A Rafale fighter jet takes off from France's Charles de Gaulle aircraft carrier. (File Photo/Reuters)
New Delhi: In a setback for the Centre, the Supreme Court on Wednesday dismissed the government’s objections regarding certain ‘classified’ documents in the public domain which had raised several questions over the Rafale deal.
A three-judge bench, headed by Chief Justice of India Ranjan Gogoi, decided by unanimity that the new documents will be relied upon by the top court while adjudicating the bunch of review petitions. The CJI and Justice KM Joseph authored separate but concurring judgments on the point.
The Supreme Court judgment assumes significance since this gives a fresh lease of life to the controversy around the Rafale deal, just a day before the first phase of polling for the Lok Sabha elections.
The Defence Ministry had earlier filed an affidavit in the apex court in connection with the fighter jet case, claiming that the documents submitted in the review petition are sensitive to national security.
On March 14, the top court had reserved its judgment and said it would decide if the “privileged” documents obtained “illegally” could be looked into.

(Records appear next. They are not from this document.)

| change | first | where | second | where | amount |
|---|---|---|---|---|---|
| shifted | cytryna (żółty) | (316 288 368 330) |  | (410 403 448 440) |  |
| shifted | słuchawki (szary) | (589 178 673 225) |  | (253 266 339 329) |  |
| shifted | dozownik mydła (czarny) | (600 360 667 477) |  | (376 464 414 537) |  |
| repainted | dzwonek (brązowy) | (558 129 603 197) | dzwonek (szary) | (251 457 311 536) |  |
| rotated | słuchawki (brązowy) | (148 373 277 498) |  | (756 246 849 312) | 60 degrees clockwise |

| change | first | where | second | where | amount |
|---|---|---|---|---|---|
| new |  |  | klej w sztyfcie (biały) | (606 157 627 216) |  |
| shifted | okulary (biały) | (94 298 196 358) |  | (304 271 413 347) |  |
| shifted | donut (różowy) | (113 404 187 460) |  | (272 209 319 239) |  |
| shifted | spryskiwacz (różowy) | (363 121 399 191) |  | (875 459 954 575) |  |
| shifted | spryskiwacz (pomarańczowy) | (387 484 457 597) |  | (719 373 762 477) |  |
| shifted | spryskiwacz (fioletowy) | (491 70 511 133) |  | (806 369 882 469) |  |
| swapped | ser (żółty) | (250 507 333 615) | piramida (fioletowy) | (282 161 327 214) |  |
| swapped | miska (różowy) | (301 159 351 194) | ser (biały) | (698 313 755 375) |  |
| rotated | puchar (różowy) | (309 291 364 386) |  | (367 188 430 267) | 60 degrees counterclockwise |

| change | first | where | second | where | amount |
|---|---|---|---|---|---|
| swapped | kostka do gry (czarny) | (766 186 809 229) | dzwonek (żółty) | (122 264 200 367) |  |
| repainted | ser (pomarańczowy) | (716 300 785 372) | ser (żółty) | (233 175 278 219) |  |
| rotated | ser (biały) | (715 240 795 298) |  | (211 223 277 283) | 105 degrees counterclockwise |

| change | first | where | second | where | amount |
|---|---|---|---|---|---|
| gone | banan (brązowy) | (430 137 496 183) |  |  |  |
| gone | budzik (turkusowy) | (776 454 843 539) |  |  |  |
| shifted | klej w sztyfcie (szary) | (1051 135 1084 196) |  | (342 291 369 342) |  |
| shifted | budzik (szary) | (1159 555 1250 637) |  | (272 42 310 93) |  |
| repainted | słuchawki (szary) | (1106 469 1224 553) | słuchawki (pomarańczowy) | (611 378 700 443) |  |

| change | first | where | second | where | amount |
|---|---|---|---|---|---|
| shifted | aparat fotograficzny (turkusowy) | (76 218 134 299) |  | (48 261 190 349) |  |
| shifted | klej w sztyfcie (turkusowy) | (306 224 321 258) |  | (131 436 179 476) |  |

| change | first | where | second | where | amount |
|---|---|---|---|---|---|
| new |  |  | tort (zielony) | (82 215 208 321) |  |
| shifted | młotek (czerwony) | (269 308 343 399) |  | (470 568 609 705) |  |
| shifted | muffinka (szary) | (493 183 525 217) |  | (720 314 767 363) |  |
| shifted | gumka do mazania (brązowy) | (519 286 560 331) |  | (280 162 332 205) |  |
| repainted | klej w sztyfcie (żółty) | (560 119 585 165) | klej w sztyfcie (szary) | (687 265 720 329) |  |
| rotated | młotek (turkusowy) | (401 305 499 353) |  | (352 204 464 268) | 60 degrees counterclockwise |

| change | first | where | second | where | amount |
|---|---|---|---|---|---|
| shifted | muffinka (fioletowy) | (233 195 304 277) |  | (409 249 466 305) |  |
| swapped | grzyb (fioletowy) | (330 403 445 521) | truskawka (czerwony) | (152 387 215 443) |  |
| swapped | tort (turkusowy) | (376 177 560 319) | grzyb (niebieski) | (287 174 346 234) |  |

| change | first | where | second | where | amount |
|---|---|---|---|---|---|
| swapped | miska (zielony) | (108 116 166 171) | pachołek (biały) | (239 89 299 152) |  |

Attorney General KK Venugopal had contended the official documents related to the deal pertaining to the buying process and note of the defence minister were “stolen” and “illegally photocopied”. Those could not be relied upon as they were confidential and prohibited under the Official Secrets Act and not available under the RTI Act.
He said the matters related to the armament, war preparedness, and security of the nation were issues exempted from disclosure under the RTI Act.
Prashant Bhushan, on his part, said the documents were already in public domain in public interest. There were a lot of Supreme Court judgments which hold that public interest trumped over privilege, he said.
In its December verdict, the apex court gave the Narendra Modi government a clean chit over the deal despite the Opposition’s allegations of corruption.